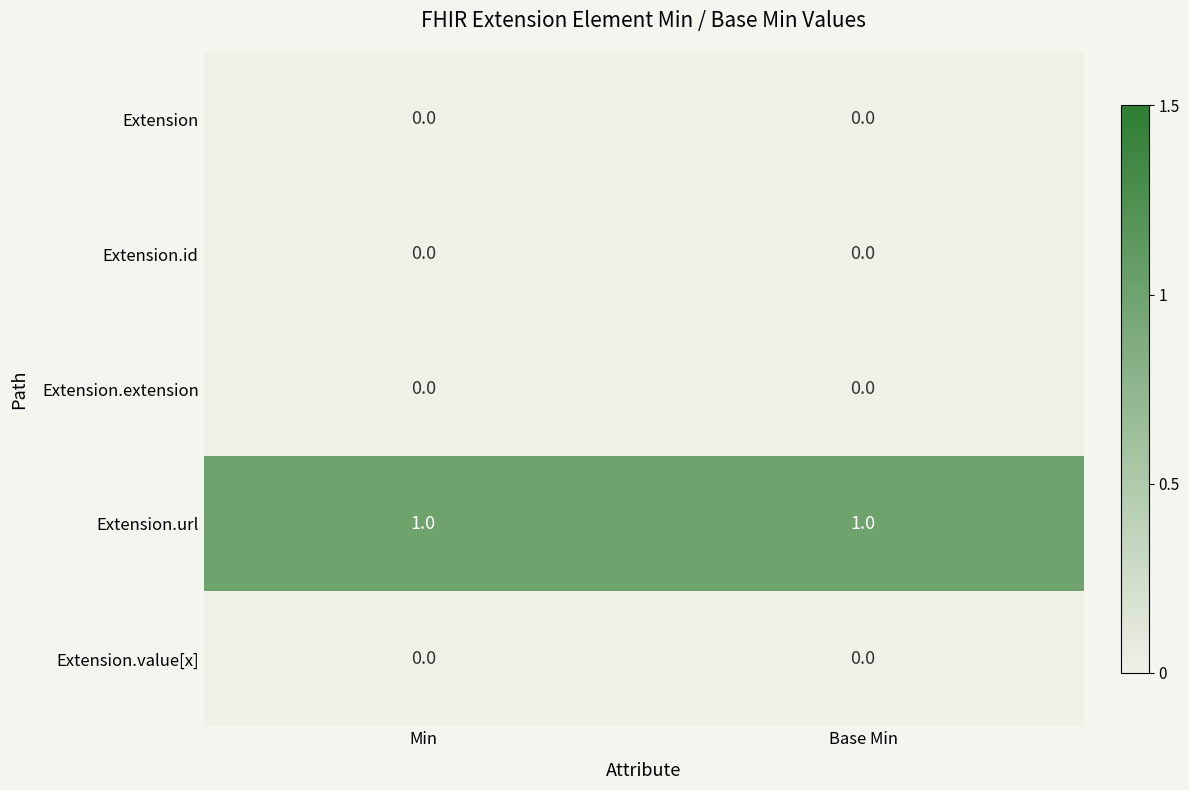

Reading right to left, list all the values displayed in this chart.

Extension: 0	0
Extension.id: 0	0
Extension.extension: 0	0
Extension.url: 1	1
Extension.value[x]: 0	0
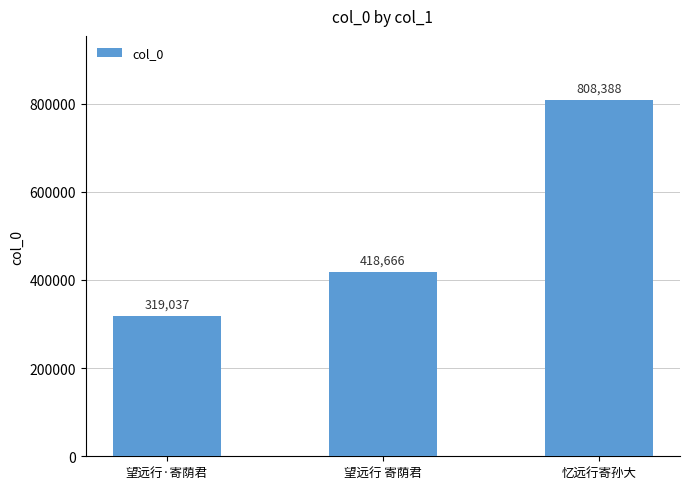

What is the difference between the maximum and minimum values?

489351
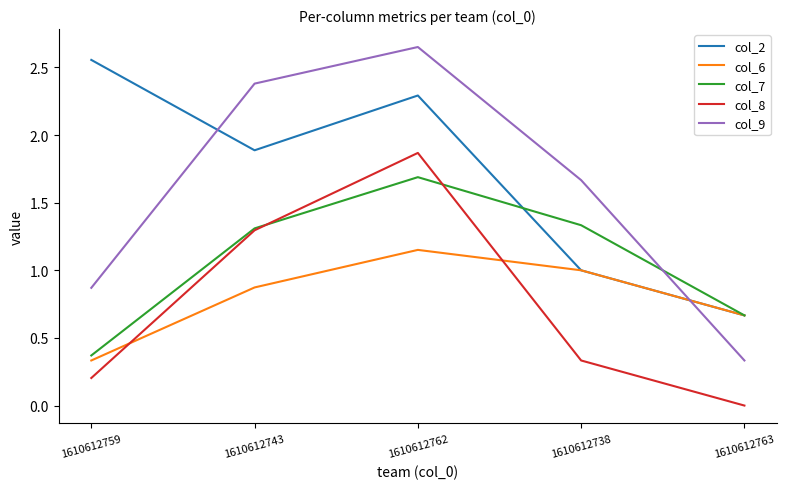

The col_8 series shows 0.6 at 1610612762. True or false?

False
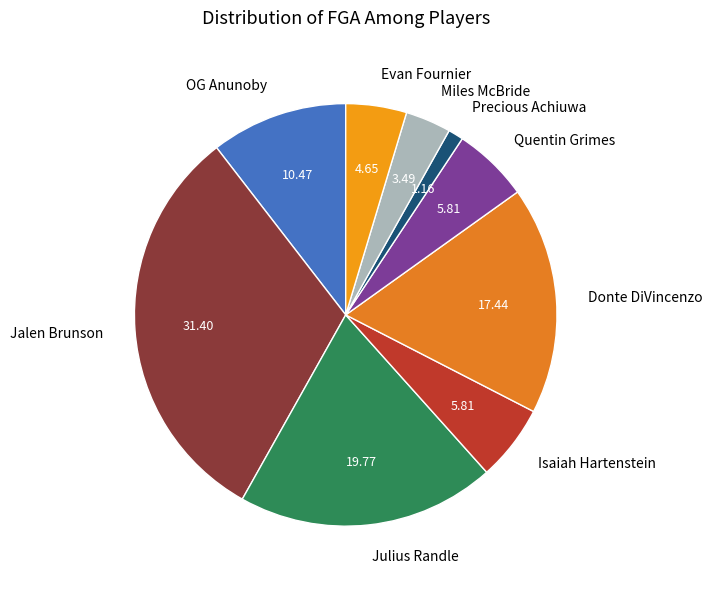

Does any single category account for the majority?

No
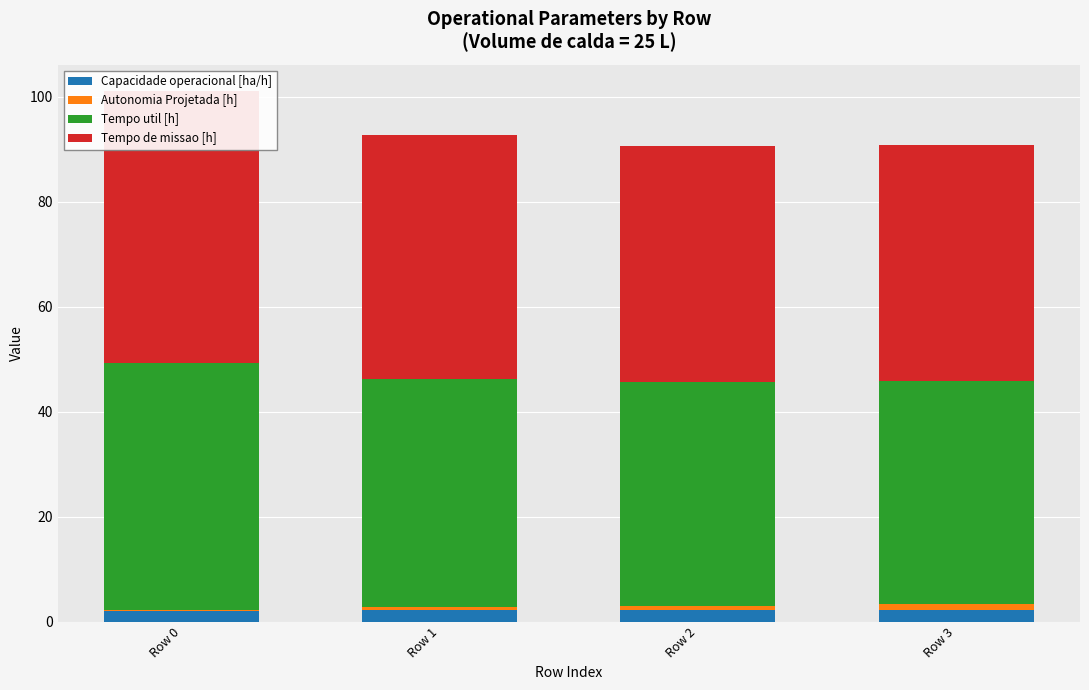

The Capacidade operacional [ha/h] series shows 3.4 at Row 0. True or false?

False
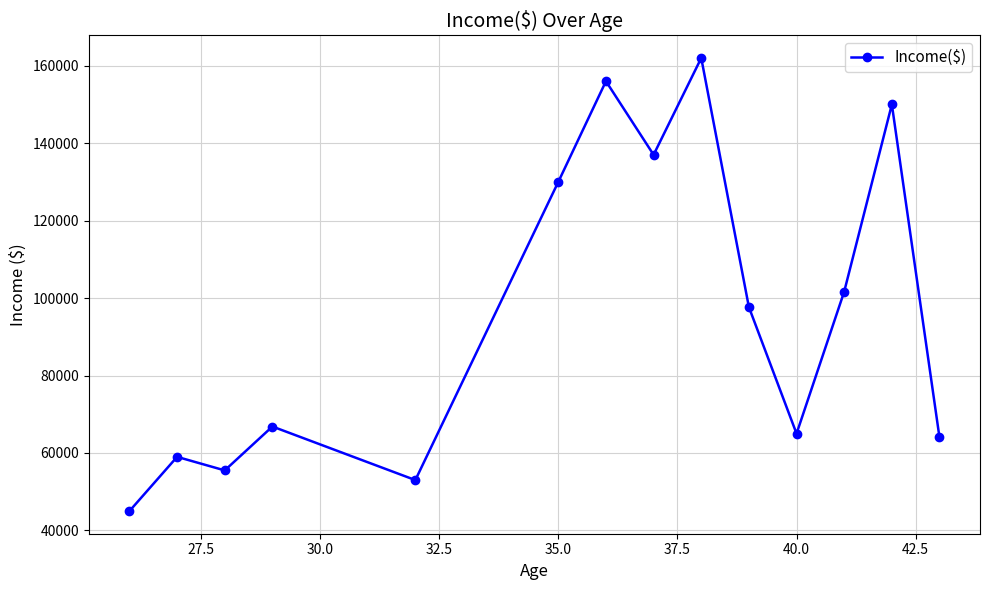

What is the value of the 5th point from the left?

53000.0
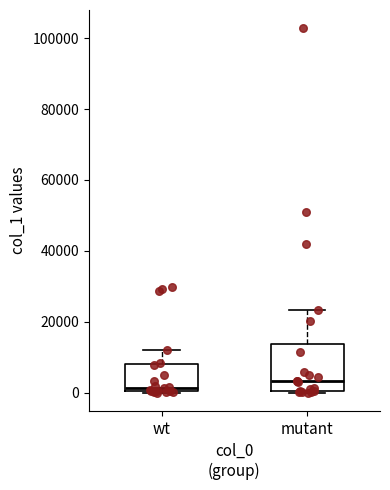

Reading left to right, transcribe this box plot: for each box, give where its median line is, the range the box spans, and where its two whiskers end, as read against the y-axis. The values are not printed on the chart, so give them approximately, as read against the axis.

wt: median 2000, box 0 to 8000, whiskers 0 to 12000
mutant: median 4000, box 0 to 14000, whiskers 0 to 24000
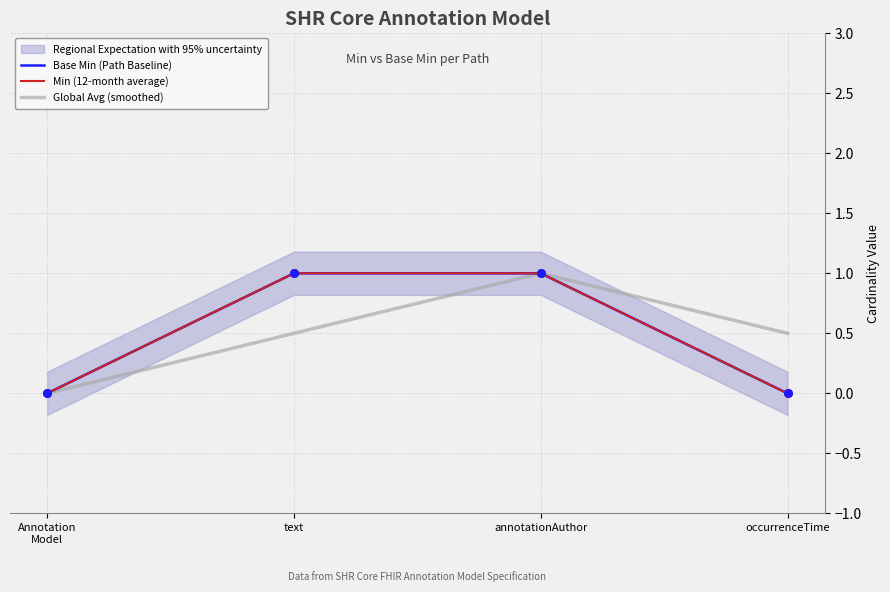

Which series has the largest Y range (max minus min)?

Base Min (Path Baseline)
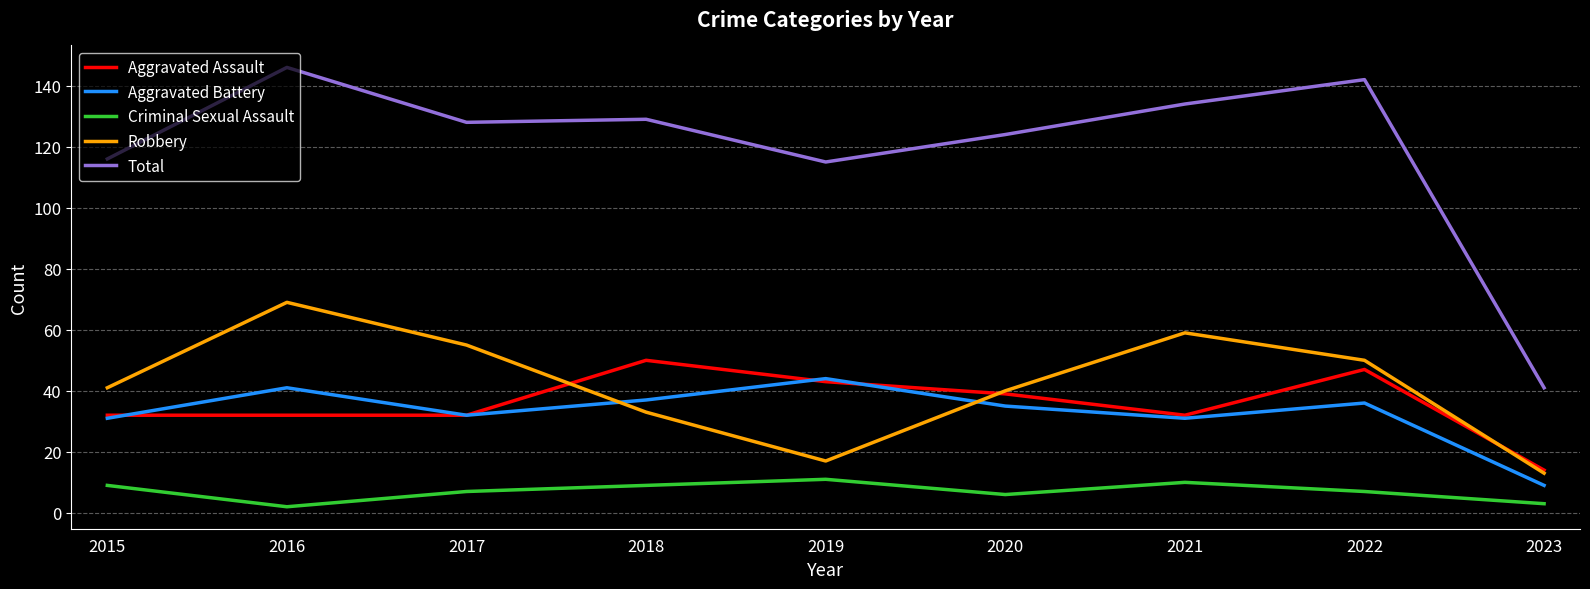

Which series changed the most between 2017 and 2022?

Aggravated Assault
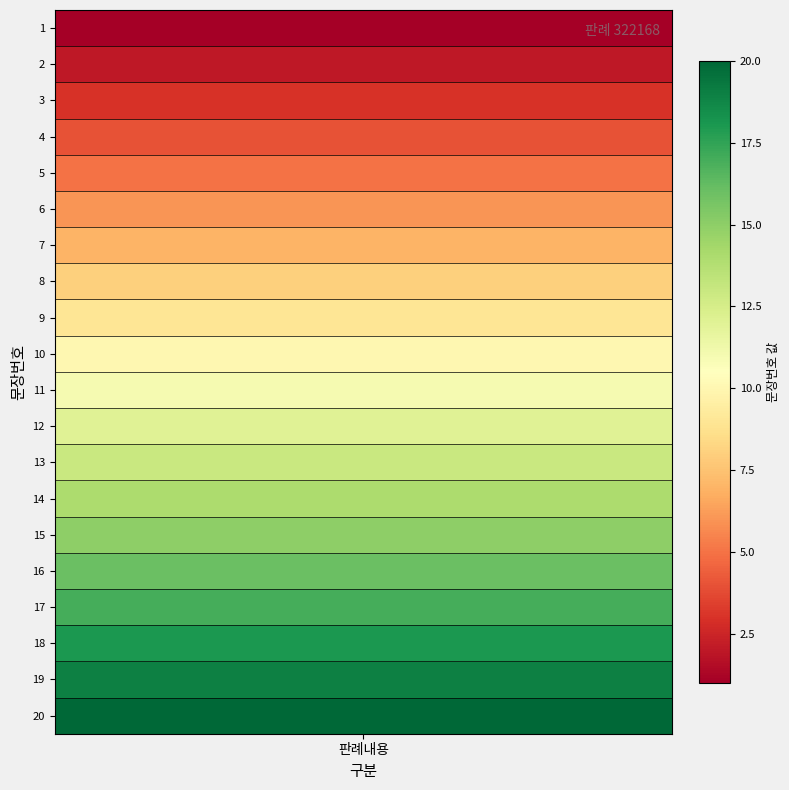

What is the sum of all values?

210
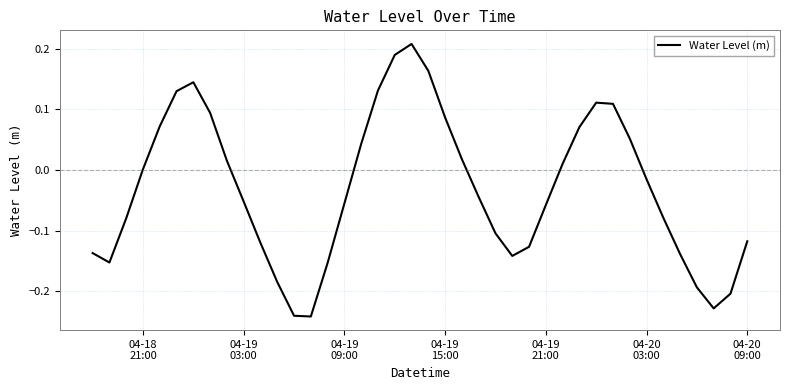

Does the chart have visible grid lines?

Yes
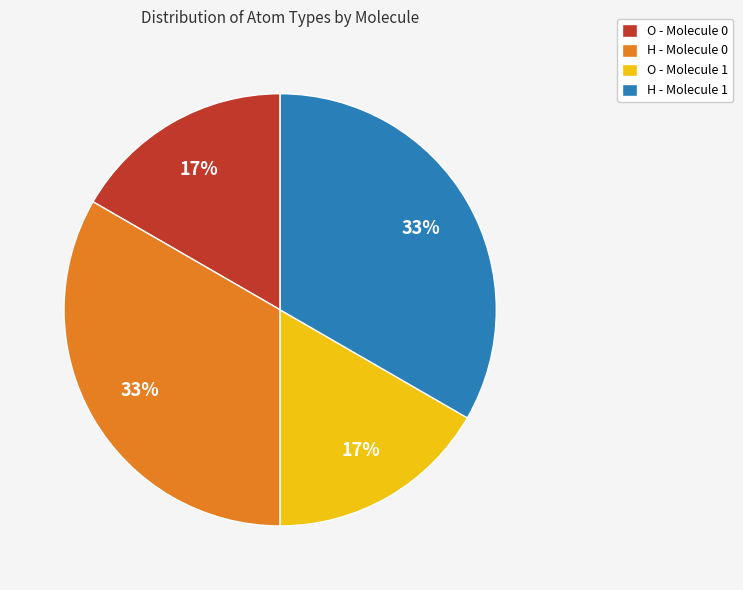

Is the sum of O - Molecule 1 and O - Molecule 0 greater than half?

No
⁂
Copy every one of the records above word for word, leaving out the pictures.

Reading right to left, list all the values displayed in this chart.

Extension: 0	0
Extension.id: 0	0
Extension.extension: 0	0
Extension.url: 1	1
Extension.value[x]: 0	0

What is the difference between the maximum and minimum values?

489351

The col_8 series shows 0.6 at 1610612762. True or false?

False

Does any single category account for the majority?

No

The Capacidade operacional [ha/h] series shows 3.4 at Row 0. True or false?

False

What is the value of the 5th point from the left?

53000.0

Reading left to right, transcribe this box plot: for each box, give where its median line is, the range the box spans, and where its two whiskers end, as read against the y-axis. The values are not printed on the chart, so give them approximately, as read against the axis.

wt: median 2000, box 0 to 8000, whiskers 0 to 12000
mutant: median 4000, box 0 to 14000, whiskers 0 to 24000

Which series has the largest Y range (max minus min)?

Base Min (Path Baseline)

Which series changed the most between 2017 and 2022?

Aggravated Assault

What is the sum of all values?

210

Does the chart have visible grid lines?

Yes

Is the sum of O - Molecule 1 and O - Molecule 0 greater than half?

No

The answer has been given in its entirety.